● **TEXT SHOWN**
----

There is a question executives always ask early on, when they consult potential partners for their companies’ leadership development initiatives:

“Will it be customized?”

The answer, today, cannot be anything other than a resounding “Yes!” Because “customized” has become a synonym of “good” for leadership development.

Sometimes, however, that question hides a request for subordination. It is a nicer way to ask, “Will you do everything that I demand?” Other times, it is the starting point of a professional collaboration, an invitation to learn and work together.

Promising customization, then, is not always good if it stops us from exploring what customization means, what good it is for, and who it is good for.

The important question executives and educators ought to discuss, as I see it, is not whether a learning initiative will be customized — but how.

Opening the black box of customization

I find it useful to break the “customization” of a leadership development initiative down into two sets of practices. The first set involves the contextualization of the learning process. The second set, its personalization.

Contextualization refers to making sure that the learning is firmly embedded in the strategy and culture of the organization.

Strategic contextualization involves aligning the initiative’s themes, content, and outcomes with the organization’s strategic intent. It includes selecting topics tied to company challenges, and practicing skills prescribed by its competency model.

Cultural contextualization involves making sure that the initiative reflects the language and norms of the organization, and that instructors are skillful in helping managers examine the manifestations and consequences of those norms.

Personalization refers to making space for each person involved to pursue learning related to his or her own history, concerns, and aspirations.

Role personalization involves offering opportunities for participants to examine their experience in their current roles, so as to understand it better or differently, and to enhance their ability to lead more competently in that role.

Career personalization involves helping participants connect the learning to their career trajectories, and to recognize the psychological and social forces that sustain or drain one’s leadership purpose in the long term.

----

● **GIVEN TASK 1**
Could you print the stretch of the text on customizing leadership development from "Strategic contextualization involves" through "of those norms."?

(Collected data entries)
----

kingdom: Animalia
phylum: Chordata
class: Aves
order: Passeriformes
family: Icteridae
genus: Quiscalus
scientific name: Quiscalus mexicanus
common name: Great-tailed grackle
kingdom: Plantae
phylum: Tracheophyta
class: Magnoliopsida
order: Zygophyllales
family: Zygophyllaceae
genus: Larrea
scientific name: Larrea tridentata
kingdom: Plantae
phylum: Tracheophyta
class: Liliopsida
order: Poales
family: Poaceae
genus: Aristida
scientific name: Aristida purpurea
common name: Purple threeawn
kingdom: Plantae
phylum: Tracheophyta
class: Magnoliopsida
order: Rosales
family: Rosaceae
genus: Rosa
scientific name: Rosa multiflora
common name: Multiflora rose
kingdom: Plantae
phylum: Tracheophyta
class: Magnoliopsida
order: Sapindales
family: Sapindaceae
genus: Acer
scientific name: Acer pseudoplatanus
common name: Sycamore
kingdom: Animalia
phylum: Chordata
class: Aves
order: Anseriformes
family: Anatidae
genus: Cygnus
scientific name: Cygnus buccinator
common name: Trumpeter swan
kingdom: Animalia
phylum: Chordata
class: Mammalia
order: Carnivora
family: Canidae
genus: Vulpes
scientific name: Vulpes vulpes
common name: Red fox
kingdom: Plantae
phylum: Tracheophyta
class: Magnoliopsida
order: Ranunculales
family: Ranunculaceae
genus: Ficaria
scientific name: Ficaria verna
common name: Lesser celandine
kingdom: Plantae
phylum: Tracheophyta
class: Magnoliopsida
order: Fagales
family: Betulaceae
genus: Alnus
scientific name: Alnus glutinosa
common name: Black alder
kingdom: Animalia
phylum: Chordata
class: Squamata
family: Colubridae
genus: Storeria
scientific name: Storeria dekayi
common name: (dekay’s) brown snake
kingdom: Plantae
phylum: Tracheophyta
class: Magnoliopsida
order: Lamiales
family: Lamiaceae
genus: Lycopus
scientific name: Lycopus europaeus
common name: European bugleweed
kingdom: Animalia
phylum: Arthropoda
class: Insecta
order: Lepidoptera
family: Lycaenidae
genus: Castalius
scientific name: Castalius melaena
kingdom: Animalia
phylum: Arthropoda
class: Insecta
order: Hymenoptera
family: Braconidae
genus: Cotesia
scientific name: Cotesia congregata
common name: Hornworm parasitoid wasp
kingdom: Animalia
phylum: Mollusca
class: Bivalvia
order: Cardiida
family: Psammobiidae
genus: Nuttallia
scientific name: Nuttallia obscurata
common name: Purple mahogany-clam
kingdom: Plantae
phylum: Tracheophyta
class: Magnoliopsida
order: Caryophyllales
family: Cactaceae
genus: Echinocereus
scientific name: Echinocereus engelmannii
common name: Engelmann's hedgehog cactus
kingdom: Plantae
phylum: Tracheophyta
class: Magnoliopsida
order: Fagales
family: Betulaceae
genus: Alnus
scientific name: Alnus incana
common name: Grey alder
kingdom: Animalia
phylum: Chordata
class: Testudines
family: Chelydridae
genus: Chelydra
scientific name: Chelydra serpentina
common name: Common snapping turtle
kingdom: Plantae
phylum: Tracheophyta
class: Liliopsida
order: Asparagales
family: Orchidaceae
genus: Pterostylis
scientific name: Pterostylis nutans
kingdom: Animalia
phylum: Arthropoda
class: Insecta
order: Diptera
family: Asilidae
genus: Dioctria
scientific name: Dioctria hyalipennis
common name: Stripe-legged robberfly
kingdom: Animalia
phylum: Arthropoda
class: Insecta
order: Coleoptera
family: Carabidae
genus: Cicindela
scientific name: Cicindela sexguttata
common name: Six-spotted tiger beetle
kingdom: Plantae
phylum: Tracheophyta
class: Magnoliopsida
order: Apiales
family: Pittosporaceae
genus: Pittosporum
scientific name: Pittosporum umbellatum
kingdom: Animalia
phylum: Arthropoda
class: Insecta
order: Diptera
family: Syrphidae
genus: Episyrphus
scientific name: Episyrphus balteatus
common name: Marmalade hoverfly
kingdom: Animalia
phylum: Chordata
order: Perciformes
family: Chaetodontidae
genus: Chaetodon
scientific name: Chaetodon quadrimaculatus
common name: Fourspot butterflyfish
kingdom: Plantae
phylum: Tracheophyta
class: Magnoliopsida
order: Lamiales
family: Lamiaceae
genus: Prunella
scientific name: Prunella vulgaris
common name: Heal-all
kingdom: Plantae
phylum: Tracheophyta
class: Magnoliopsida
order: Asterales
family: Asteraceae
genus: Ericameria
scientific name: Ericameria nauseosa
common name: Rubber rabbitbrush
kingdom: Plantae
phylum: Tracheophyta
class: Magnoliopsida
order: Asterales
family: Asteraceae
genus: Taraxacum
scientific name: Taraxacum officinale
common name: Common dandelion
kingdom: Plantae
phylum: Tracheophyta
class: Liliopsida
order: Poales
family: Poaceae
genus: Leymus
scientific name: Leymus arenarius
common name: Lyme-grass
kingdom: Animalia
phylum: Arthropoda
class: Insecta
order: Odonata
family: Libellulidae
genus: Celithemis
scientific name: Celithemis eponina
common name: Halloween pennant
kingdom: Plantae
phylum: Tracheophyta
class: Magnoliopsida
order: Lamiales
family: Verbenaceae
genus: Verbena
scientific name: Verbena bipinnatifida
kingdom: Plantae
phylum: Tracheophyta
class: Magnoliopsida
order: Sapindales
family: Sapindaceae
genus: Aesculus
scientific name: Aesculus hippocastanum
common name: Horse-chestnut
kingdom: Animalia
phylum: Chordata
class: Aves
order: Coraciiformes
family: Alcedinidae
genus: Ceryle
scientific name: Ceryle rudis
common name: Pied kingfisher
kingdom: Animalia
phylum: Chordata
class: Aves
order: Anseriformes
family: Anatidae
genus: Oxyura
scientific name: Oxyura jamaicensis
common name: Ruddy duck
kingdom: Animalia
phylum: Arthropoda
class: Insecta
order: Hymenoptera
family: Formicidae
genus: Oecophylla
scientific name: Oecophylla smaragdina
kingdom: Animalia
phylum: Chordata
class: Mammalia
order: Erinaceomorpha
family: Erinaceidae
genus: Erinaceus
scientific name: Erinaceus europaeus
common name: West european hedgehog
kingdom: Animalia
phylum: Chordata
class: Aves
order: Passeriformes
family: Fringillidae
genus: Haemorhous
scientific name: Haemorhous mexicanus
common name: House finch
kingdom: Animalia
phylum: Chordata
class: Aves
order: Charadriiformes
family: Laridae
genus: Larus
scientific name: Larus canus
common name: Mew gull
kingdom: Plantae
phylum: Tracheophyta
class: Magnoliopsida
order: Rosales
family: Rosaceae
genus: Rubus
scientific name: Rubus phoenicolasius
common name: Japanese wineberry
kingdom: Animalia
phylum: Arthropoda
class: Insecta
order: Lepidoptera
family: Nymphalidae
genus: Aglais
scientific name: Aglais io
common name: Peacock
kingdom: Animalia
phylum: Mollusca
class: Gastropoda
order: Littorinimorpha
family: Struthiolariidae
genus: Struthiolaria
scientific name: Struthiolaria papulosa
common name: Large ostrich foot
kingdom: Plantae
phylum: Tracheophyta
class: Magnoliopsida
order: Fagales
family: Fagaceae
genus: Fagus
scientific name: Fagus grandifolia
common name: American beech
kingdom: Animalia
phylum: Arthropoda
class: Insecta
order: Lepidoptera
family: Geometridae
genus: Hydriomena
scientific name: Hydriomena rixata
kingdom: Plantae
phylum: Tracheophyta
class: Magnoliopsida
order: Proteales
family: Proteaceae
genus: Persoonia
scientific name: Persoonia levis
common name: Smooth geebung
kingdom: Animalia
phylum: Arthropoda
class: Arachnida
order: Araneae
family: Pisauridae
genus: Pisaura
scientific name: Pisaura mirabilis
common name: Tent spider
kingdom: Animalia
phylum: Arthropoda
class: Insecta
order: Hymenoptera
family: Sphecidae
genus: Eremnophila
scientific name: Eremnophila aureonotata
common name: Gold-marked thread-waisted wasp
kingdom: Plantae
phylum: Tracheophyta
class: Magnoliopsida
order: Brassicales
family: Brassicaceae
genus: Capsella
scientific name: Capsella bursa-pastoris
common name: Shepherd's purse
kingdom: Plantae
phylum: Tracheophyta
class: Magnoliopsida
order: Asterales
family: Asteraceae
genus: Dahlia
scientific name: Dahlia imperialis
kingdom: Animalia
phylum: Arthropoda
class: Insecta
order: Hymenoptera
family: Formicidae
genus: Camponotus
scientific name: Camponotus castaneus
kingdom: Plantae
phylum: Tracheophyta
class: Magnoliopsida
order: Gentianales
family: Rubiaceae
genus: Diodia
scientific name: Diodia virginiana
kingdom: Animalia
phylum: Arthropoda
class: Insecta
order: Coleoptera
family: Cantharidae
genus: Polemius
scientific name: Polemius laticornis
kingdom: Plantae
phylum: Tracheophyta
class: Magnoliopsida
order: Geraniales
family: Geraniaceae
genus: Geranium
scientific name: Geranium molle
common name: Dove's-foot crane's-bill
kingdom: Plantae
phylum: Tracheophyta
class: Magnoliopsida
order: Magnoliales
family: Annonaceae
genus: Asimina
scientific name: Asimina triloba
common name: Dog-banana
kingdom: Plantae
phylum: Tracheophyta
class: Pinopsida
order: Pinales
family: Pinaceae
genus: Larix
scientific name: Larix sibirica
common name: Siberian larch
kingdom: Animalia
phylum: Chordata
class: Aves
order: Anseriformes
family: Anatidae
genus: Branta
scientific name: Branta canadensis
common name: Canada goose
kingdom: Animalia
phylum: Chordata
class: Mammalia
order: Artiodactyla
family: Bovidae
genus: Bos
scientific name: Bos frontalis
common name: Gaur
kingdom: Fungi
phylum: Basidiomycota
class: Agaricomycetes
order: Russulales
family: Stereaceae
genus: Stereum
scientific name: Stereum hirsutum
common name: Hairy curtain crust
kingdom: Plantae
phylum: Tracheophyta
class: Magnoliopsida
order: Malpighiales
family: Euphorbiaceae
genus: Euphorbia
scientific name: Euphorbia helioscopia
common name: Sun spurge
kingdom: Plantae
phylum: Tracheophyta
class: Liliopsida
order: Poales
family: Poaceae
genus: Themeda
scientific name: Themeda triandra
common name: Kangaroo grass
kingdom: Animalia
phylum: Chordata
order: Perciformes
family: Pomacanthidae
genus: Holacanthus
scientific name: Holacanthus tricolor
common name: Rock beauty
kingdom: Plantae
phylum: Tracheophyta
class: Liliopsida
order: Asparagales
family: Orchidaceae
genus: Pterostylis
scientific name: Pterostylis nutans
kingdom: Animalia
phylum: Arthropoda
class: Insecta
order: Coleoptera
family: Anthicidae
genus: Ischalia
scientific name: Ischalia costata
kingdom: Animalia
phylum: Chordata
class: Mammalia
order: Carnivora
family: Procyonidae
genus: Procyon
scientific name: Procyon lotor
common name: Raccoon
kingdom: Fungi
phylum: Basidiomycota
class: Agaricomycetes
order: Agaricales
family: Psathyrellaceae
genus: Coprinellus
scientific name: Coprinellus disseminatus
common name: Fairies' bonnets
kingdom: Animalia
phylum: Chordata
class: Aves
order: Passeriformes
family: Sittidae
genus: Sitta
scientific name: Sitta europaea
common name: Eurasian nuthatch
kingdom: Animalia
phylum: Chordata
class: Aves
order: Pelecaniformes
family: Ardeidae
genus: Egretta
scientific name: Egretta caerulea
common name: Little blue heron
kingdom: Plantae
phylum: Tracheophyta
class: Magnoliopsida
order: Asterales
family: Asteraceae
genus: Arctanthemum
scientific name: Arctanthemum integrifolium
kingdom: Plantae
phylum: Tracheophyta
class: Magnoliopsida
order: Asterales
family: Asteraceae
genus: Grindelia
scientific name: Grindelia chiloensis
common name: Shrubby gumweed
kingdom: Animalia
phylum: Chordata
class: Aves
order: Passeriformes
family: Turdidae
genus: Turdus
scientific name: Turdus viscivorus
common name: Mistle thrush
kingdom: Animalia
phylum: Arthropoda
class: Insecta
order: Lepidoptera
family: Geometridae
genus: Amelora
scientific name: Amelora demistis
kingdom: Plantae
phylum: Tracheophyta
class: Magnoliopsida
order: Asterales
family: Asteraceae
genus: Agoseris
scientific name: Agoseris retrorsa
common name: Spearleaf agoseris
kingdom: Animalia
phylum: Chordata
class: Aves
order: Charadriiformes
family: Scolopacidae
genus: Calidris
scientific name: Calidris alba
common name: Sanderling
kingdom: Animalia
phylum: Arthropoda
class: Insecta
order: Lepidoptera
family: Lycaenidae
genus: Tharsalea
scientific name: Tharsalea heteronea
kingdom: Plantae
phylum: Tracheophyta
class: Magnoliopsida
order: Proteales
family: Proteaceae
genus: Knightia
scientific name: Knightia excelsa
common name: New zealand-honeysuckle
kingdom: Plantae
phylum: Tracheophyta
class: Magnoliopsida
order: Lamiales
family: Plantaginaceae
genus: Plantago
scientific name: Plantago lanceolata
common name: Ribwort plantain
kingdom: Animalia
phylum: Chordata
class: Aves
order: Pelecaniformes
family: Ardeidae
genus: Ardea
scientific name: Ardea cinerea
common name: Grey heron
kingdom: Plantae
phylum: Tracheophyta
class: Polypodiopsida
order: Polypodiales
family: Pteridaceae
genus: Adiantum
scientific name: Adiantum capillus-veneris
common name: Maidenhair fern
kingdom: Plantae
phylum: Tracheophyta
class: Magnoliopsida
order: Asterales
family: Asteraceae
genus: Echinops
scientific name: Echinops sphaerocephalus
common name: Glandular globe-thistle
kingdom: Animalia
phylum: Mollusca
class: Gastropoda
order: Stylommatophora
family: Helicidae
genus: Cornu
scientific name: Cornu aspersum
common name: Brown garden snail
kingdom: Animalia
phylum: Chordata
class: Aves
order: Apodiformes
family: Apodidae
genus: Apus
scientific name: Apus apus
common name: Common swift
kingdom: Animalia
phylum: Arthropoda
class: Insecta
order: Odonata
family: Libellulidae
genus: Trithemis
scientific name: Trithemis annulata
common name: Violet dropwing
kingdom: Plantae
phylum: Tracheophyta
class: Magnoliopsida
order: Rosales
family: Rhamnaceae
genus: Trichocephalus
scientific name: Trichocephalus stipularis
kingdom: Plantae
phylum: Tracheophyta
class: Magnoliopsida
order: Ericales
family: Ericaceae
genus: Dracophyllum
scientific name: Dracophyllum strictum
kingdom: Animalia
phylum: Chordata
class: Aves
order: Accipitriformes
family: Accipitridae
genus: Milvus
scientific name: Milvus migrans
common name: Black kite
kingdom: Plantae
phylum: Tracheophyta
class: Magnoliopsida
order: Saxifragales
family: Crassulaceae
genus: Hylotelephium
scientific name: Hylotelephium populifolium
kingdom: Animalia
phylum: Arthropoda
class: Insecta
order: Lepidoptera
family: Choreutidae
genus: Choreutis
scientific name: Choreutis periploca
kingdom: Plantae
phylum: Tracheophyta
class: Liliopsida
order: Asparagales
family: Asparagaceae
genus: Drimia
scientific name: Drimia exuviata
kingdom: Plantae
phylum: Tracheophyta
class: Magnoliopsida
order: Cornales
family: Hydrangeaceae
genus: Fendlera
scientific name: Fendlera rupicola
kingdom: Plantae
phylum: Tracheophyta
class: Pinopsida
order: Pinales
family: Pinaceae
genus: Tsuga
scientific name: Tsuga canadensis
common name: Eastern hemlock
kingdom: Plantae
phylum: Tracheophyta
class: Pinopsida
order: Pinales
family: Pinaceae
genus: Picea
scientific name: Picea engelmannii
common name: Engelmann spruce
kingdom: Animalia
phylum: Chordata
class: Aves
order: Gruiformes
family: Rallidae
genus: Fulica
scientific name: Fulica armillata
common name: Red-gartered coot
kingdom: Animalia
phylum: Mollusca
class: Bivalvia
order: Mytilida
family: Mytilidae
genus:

----

● **GIVEN TASK 2**
Can you substitute "vernacular name" for "common name" in the stretch of the listing from the line that contains "genus: Ficaria" through the line that contains "genus: Storeria", leaving everything else unchanged and giving back only those lines?

● **WRITTEN RESPONSE 1**
Strategic contextualization involves aligning the initiative’s themes, content, and outcomes with the organization’s strategic intent. It includes selecting topics tied to company challenges, and practicing skills prescribed by its competency model.

Cultural contextualization involves making sure that the initiative reflects the language and norms of the organization, and that instructors are skillful in helping managers examine the manifestations and consequences of those norms.

● **WRITTEN RESPONSE 2**
genus: Ficaria
scientific name: Ficaria verna
vernacular name: Lesser celandine
kingdom: Plantae
phylum: Tracheophyta
class: Magnoliopsida
order: Fagales
family: Betulaceae
genus: Alnus
scientific name: Alnus glutinosa
vernacular name: Black alder
kingdom: Animalia
phylum: Chordata
class: Squamata
family: Colubridae
genus: Storeria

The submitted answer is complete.